A Turkey country-specific exchange traded fund retreated on Wednesday as the lira continued to tumble despite the government’s attempts to stabilize the currency.
The iShares MSCI Turkey ETF (NasdaqGM: TUR) fell 10.7% on Wednesday after surging 21.2% on Monday and declining 13.7% on Friday.
The lira depreciated more than 6% against the U.S. dollar, erasing part of the currency’s rebound since last week, after Turkey’s government guaranteed returns on certain lira bank deposit accounts at a rate similar to those on foreign currency in a bid to support the local currency, the Wall Street Journal reports. The plan was implemented to try and support a precipitous plunge in the lira currency this year.
Some analysts initially believed that the program, which encourages savers to keep money in the Turkish lira, would fuel an increase in deposits. President Recep Tayyip Erdogan stated that lira deposits rose by 23.8 billion lira, or about $2 billion, after the announcement.
Economists also believed that the government also may have intervened heavily in foreign exchange markets by purchasing lira to support the currency.
“The narrative on what drove the rapid appreciation last week has changed now toward foreign-currency intervention rather than increased lira deposits,” Erik Meyersson, a senior economist at Swedish bank Handelsbanken, told the WSJ.
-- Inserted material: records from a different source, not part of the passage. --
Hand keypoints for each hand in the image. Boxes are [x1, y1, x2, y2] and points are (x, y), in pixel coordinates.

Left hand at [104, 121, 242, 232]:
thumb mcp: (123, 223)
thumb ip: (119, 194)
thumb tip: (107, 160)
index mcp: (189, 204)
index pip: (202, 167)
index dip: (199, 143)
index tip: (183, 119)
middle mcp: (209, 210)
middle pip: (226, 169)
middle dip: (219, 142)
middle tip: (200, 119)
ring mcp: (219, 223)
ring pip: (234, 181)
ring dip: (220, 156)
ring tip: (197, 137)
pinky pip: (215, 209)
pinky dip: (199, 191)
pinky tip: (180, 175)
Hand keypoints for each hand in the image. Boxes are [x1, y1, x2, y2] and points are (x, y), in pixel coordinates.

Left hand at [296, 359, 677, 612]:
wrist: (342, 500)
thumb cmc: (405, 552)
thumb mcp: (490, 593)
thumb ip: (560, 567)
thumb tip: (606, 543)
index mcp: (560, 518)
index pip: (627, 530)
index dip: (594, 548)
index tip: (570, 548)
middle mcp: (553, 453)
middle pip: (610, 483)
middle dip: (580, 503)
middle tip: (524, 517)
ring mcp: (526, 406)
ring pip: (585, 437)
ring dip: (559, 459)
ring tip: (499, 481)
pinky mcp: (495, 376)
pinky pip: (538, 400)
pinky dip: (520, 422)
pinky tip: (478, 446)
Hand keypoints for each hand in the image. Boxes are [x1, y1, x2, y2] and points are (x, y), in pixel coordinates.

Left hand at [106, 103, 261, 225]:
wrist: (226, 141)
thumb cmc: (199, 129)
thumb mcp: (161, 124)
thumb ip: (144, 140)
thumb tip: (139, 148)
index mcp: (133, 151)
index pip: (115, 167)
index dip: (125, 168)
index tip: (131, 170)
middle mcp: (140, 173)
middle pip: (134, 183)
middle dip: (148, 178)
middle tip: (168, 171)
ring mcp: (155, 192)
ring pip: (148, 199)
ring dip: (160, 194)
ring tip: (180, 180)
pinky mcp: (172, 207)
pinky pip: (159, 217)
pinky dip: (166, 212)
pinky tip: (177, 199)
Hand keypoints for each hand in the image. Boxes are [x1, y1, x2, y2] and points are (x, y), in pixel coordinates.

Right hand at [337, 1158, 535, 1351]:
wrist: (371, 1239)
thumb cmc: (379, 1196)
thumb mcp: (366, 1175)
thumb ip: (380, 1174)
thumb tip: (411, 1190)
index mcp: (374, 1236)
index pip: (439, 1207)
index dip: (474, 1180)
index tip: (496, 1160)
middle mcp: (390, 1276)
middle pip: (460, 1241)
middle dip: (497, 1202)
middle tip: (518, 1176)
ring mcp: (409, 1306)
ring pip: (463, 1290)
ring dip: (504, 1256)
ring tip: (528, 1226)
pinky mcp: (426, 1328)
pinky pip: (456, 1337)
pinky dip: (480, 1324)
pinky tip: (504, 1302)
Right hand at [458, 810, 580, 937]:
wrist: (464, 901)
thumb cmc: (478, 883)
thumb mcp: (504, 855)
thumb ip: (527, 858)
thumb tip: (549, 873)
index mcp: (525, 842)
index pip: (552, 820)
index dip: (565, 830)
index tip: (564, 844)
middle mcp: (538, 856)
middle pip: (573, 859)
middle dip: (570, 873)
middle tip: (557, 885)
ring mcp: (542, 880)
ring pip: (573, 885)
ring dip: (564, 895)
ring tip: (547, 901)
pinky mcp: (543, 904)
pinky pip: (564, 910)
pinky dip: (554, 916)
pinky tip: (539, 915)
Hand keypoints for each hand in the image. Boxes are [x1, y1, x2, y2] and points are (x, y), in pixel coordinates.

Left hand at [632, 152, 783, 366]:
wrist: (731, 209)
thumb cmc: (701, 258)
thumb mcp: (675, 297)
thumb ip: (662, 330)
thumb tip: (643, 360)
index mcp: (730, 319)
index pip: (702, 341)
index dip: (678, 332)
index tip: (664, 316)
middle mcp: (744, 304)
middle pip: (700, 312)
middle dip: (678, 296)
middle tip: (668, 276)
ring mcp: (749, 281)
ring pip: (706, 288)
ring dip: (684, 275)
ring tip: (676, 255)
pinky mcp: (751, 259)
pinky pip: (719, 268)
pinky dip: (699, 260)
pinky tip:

However, high inflation will be the core hurdle to getting Turkish citizens to hold the lira again. Turks have sought to convert to dollars, euros, and gold instead of the lira.
“Today we’re seeing the lira depreciate again, and I don’t see any real arguments to why the lira should stabilize,” Meyersson added.
Turkey’s central bank stated on Wednesday that it would target 5% inflation and allow the exchange rate to be determined by market fundamentals or supply and demand. Meanwhile, investors and economists warned that they have lost confidence in the central bank’s ability, partially due to political pressure.